At this point, you get to define exactly what "sink or swim" means to you. If you want this badly enough, you'll find a way to do what you have to do to satisfy your own goals of accumulating your hours and learning to become a good appraiser, whilst reducing the hassle factor to the absolute minimum.

It's been my experience that folks who act like this are not truly comfortable or confident with actually managing subordinates. They fear dissent and dread the prospect of being proven wrong or somehow inferior. They want obedience and order more than they want independence and initiative. From your description, it looks like he really hates getting called on an error by any of his clients. Details are important to him. You can probably avoid some of the hostility by keeping this in mind and working your plan accordingly.

It's just like any other job. You need to figure out what's important to your boss (or your client, as the case may be) and then make sure you give that to them first. In this case, it looks like its the details that count. I'll bet your boss would much rather have you approach him with your problems, however minor, and your best solutions when they come up rather than having him read about them in your reports. Seek input from him rather than try to work everything out on your own. You can demonstrate your attention to detail by carefully proofing your work a couple times, having another appraiser or the office manager give it the once over, and finally by not approaching your boss on the same issue twice. There must be at least one appraiser in the shop in whom your boss has confidence. That's the person you should be trying to mimic. We're not talking about kissing butt, we're talking about choosing your role models.

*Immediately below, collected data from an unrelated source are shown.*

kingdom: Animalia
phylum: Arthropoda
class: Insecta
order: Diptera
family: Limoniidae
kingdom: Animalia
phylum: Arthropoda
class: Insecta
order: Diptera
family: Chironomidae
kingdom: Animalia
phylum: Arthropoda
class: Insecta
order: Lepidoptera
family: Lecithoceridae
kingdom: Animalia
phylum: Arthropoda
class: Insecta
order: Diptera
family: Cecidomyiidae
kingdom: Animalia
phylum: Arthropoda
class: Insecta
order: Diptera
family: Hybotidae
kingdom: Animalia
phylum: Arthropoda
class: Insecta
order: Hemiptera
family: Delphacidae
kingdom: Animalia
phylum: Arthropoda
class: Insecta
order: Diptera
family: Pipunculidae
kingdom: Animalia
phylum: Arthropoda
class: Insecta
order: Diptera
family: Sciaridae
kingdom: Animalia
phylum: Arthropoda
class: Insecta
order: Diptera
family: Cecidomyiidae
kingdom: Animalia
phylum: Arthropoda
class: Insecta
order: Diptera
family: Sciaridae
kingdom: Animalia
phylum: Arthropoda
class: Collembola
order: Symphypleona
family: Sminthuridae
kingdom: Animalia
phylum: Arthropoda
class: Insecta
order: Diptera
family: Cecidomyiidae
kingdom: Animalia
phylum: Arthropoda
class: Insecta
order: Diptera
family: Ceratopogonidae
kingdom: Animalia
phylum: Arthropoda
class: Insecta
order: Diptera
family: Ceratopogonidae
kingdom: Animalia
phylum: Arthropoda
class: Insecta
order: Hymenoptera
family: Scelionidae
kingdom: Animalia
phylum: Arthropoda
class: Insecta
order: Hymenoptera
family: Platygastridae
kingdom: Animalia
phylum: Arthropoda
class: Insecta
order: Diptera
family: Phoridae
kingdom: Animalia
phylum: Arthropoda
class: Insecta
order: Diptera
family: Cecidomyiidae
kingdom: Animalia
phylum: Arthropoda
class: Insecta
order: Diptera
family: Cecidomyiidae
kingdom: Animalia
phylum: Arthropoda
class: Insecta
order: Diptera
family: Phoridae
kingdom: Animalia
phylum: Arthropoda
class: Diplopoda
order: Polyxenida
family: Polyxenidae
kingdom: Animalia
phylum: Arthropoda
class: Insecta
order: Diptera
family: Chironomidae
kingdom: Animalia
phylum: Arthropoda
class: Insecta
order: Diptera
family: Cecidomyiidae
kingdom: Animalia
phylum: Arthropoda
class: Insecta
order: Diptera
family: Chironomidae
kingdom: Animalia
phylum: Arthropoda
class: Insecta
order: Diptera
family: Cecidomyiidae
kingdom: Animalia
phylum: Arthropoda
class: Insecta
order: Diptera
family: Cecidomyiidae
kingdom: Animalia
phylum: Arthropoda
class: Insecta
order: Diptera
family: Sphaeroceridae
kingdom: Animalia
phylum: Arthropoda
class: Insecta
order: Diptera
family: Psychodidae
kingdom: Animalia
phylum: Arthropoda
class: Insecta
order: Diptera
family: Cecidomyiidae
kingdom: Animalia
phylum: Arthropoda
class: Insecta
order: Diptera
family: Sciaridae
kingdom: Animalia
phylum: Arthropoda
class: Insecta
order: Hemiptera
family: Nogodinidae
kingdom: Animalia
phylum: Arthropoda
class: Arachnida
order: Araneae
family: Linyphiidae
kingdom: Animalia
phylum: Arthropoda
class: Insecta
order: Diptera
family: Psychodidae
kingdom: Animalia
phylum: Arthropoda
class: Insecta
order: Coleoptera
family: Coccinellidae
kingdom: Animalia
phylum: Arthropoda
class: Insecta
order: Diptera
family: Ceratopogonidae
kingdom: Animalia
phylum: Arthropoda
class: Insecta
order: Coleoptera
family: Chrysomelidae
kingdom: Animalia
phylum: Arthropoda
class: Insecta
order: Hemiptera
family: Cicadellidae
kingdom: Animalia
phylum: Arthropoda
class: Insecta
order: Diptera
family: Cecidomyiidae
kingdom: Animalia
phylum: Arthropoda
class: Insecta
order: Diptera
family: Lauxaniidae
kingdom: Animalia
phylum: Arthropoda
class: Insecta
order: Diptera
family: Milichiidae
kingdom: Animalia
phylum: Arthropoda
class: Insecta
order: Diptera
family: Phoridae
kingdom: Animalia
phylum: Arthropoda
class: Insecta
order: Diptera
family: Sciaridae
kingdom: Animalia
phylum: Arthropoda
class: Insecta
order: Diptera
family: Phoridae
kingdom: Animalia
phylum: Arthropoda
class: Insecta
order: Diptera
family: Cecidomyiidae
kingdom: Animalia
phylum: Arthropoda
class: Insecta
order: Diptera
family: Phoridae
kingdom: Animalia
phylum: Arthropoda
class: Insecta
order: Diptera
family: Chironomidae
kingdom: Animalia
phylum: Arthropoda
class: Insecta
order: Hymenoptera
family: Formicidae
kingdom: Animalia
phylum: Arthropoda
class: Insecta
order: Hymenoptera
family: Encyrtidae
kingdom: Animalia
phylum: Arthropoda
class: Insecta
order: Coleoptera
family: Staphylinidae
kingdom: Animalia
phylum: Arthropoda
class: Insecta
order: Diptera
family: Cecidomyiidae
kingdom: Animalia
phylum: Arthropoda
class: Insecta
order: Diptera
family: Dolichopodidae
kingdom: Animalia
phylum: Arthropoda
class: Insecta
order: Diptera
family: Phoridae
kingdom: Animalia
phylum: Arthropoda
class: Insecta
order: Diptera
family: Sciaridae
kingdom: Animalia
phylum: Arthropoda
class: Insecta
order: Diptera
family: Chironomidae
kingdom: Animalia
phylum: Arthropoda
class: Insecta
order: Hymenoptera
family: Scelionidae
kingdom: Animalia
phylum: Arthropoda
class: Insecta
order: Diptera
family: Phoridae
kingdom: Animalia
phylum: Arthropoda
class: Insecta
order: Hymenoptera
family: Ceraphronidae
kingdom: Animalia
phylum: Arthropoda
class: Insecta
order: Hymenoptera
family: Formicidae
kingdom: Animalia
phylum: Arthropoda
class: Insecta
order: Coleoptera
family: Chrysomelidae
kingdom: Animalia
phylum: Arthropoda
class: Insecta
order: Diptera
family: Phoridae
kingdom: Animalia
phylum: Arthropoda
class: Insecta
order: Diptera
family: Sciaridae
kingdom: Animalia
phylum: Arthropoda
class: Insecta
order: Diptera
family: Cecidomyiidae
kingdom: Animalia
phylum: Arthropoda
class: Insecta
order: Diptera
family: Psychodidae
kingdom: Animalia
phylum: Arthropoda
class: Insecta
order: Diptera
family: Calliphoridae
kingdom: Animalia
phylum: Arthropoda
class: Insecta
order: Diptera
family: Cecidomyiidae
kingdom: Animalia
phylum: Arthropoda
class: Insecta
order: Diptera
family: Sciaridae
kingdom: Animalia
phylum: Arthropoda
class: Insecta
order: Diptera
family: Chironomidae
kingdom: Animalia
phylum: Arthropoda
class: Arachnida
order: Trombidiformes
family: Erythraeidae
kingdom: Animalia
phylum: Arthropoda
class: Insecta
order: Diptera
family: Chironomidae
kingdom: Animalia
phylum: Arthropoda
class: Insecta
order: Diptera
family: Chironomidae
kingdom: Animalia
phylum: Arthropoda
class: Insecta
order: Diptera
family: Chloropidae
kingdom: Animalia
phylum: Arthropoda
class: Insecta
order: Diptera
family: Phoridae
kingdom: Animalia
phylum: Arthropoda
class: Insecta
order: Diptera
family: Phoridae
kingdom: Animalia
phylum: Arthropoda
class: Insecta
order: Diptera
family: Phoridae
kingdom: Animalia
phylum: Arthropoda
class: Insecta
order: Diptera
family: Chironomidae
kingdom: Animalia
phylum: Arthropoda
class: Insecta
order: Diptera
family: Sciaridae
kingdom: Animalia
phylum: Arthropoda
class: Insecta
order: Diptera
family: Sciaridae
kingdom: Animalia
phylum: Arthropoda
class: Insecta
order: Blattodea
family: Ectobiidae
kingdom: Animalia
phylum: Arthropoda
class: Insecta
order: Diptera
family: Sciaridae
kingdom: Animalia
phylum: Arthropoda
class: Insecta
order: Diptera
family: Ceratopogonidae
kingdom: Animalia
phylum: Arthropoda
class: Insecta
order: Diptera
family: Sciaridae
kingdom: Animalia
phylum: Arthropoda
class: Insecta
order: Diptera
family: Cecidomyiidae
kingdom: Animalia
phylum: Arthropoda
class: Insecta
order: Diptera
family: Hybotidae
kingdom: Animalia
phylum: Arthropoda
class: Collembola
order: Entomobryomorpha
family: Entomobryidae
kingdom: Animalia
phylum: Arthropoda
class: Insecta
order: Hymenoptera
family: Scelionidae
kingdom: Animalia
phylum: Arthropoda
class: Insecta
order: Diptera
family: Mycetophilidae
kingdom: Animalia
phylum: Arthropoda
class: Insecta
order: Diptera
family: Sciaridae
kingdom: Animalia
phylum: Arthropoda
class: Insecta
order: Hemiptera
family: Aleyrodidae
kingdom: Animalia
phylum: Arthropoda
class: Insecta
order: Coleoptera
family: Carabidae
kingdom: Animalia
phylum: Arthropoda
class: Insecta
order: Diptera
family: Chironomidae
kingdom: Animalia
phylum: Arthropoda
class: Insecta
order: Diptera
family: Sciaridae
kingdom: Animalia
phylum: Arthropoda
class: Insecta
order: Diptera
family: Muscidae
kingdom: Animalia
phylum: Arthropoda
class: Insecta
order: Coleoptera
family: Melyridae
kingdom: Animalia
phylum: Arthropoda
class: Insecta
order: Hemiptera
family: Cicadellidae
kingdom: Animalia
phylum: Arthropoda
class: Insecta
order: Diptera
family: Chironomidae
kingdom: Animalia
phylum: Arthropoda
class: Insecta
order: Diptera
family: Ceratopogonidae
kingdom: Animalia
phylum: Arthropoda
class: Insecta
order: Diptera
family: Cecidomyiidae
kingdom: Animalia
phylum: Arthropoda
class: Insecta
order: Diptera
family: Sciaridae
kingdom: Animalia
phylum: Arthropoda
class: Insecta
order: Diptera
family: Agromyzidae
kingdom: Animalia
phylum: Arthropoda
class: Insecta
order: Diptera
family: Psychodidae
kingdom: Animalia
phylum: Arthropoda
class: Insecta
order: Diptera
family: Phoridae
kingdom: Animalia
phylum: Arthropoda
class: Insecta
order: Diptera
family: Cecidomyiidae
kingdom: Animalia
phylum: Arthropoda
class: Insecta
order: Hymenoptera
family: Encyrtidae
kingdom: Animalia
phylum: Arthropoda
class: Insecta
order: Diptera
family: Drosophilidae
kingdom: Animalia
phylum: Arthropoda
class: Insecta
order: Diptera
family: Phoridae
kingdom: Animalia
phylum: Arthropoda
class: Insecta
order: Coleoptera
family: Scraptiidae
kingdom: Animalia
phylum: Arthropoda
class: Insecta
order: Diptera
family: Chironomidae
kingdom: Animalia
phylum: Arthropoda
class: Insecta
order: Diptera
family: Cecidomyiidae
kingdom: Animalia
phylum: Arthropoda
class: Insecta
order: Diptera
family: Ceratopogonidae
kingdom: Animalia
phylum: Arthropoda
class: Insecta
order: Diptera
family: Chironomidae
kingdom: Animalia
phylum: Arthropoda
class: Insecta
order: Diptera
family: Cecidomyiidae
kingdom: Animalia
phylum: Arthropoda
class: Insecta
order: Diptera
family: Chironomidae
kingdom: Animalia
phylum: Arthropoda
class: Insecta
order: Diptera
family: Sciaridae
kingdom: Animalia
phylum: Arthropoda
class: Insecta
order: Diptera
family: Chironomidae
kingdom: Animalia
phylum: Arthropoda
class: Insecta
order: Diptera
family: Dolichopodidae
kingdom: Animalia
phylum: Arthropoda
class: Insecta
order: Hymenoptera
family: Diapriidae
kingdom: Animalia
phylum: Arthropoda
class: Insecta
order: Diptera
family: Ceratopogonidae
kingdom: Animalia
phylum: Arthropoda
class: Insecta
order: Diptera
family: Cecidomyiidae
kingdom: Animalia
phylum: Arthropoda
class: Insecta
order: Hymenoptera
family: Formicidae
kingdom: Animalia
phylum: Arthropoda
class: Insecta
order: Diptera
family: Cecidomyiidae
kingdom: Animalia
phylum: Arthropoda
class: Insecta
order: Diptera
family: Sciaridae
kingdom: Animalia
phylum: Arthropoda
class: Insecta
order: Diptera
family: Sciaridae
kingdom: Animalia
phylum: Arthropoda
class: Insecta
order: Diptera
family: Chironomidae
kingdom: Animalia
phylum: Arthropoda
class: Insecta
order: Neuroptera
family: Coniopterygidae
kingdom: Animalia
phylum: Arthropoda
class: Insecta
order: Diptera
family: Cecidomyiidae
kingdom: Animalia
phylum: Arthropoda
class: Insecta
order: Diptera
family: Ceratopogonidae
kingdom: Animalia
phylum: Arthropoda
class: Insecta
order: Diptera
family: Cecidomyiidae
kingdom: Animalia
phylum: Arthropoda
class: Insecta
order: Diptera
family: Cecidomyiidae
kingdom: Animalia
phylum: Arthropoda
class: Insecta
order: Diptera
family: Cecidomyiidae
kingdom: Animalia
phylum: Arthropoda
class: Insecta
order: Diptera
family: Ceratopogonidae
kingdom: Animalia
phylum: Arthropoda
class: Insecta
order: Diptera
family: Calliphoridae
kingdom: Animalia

I think this is a managable situation and as a trainee, one you might actually have to endure. The experience will definitely prepare you better for dealing with unruly clients in the future. I also think that if you can make it in this shop, you'll end up being a pretty good appraiser. If I were you, I'd think twice before I abandon ship.
 

Allen Bruckner

Junior Member
Joined
Oct 25, 2002
Professional Status
Certified Residential Appraiser
State
Florida
I appreciate all the comments. I will suck it up, and i will become a great appraiser. I just have to get a bit more thick skinned as the Old Guy Sayeth.

Thanks all.

P.S.
When i become a trainer, please slap the crap out of me if i don't treat people with respect.
 

Michael Elliott

Sophomore Member
Joined
Apr 13, 2003
Originally posted by Allen Bruckner@Jul 8 2003, 07:44 PM
When i become a trainer, please slap the crap out of me if i don't treat people with respect.
Don't you mean to "respectfully" slap the crap out of you? :)
 

Restrain

Elite Member
Joined
Jan 22, 2002
Professional Status
Certified General Appraiser
State
Florida
Go get a couple of his appraisals from last year and see how he writes them. Make drop-ins of his boiler plate, copy his style, and study how he makes his adjustments. What he wants is a fast working clone of himself. So, either become that or find another mentor.

Roger Strahan, IFA
 

dezra

Sophomore Member
Joined
Oct 25, 2002
Your mentor sounds moody! It sounds like you wanted to feel valued and he is making you feel expendible instead. It might just be the experience you are having from being new and unsure, knowing that you aren't doing everything right. That might be an unfamiliar feeling that is distasteful. Nonetheless, he is not getting rid of you. If you were that lousy, he would have said se la by now, knowing there are others who would like to step in your place. Your desire to take this as a challenge, suck it up and be the best you can be is bound to get you through and you are bound to learn from the experience. One thing's for certain -- you are not wasting your time. You have nothing to lose by staying and seeing whether he does kick you out. And if he does happen to kick you out, you can pick yourself up, dust yourself off, tally up how many hours you have towards the 2,000 now and keep going. Your goal is still ahead of you.